■ **Tarea asignada A**: Cita literalmente el fragmento del texto sobre la familia y las virtudes que va desde "De manera semejante" hasta "aporta sus propiedades.".

■ **Texto fuente**:

▼▼▼

En la convivencia con los semejantes hay grados de cercanía y los vínculos más
hermosos son los de los miembros de la familia.
La familia se
construye mediante el fortalecimiento de los lazos interpersonales, primero
entre la esposa y el esposo que fundan una pequeña institución, luego,
precisamente porque se la aprecia y se desea que subsista, vienen los hijos que
multiplican y enriquecen el entramado de las relaciones interpersonales. La
familia, como cada persona es fruto del esfuerzo por salir adelante.
De manera semejante a
como mejora una persona con el ejercicio de las virtudes, la familia también se
fortalece con las relaciones de personas virtuosas. Pero, analógicamente, las
virtudes están entrelazadas entre sí, se requieren, se ayudan, también forman
una gran familia en donde cada una aporta sus propiedades.
En el nivel natural,
las cuatro virtudes cardinales son como las progenitoras de las demás, siempre
irradian sus cualidades. Por ejemplo, la afabilidad encuentra su ubicación
gracias a la prudencia, ni cae en lo meloso ni en lo austero. La justicia ayuda
a quien es afable a serlo, de acuerdo al modo de ser y a lo que necesitan los
demás en el momento preciso, a algunos les bastará una sonrisa, a otros un rato
de conversación que les relaje. La fortaleza ayudará a permanecer afable aunque
el otro haya faltado a la educación. La templanza permitirá ser sobria a la
persona afable, y no excederse en sus manifestaciones con quien se encuentra
más a gusto.

▲▲▲

Textos extraídos de cada página:
▼▼▼

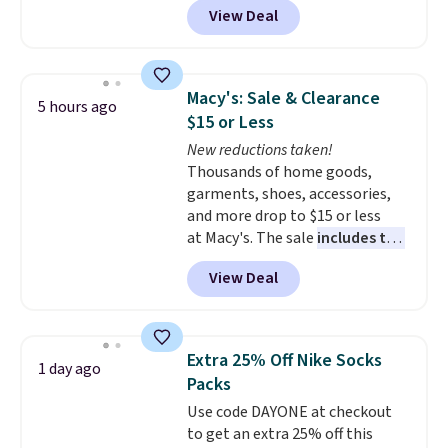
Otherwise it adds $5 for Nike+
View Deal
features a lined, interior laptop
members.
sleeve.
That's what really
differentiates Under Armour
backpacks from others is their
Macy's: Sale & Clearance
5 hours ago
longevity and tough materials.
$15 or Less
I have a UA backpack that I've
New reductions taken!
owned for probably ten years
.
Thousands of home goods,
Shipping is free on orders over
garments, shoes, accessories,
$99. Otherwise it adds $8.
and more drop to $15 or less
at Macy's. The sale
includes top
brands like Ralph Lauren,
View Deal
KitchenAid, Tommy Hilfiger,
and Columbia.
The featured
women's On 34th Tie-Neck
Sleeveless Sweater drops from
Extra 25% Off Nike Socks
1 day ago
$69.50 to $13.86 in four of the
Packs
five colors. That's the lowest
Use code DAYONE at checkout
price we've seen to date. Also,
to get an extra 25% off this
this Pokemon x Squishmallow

▲▲▲
▼▼▼

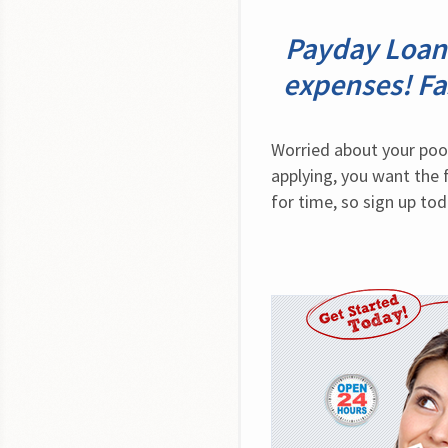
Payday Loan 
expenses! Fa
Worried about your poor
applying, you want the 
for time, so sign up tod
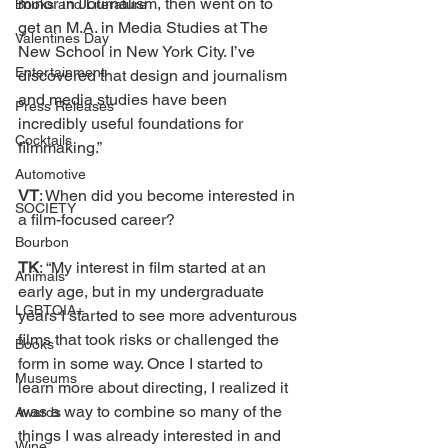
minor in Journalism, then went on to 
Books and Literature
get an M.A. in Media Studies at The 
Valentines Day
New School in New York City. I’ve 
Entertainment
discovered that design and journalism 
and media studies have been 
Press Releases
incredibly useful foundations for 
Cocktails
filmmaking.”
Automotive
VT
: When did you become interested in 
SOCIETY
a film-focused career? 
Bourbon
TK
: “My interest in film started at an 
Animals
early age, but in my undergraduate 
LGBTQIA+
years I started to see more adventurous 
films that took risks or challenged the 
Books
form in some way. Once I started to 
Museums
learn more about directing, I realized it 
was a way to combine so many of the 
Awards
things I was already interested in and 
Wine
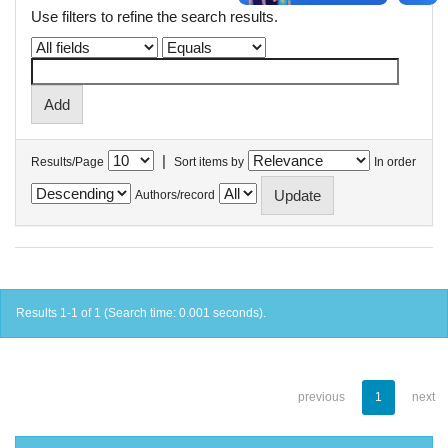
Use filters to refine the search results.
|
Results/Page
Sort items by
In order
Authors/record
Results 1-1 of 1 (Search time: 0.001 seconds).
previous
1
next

▲▲▲

■ **Tarea asignada B**: Convierte en una lista JSON de cadenas, una por línea y sin incluir las líneas en blanco, las líneas de las entradas que van desde la que contiene "Otherwise it adds $5 for Nike+" hasta la que contiene "to get an extra 25% off this", ambas incluidas.

■ **Resultado del ejercicio A**:
De manera semejante a
como mejora una persona con el ejercicio de las virtudes, la familia también se
fortalece con las relaciones de personas virtuosas. Pero, analógicamente, las
virtudes están entrelazadas entre sí, se requieren, se ayudan, también forman
una gran familia en donde cada una aporta sus propiedades.

■ **Resultado del ejercicio B**:
[
  "Otherwise it adds $5 for Nike+",
  "View Deal",
  "features a lined, interior laptop",
  "members.",
  "sleeve.",
  "That's what really",
  "differentiates Under Armour",
  "backpacks from others is their",
  "Macy's: Sale & Clearance",
  "5 hours ago",
  "longevity and tough materials.",
  "$15 or Less",
  "I have a UA backpack that I've",
  "New reductions taken!",
  "owned for probably ten years",
  ".",
  "Thousands of home goods,",
  "Shipping is free on orders over",
  "garments, shoes, accessories,",
  "$99. Otherwise it adds $8.",
  "and more drop to $15 or less",
  "at Macy's. The sale",
  "includes top",
  "brands like Ralph Lauren,",
  "View Deal",
  "KitchenAid, Tommy Hilfiger,",
  "and Columbia.",
  "The featured",
  "women's On 34th Tie-Neck",
  "Sleeveless Sweater drops from",
  "Extra 25% Off Nike Socks",
  "1 day ago",
  "$69.50 to $13.86 in four of the",
  "Packs",
  "five colors. That's the lowest",
  "Use code DAYONE at checkout",
  "price we've seen to date. Also,",
  "to get an extra 25% off this"
]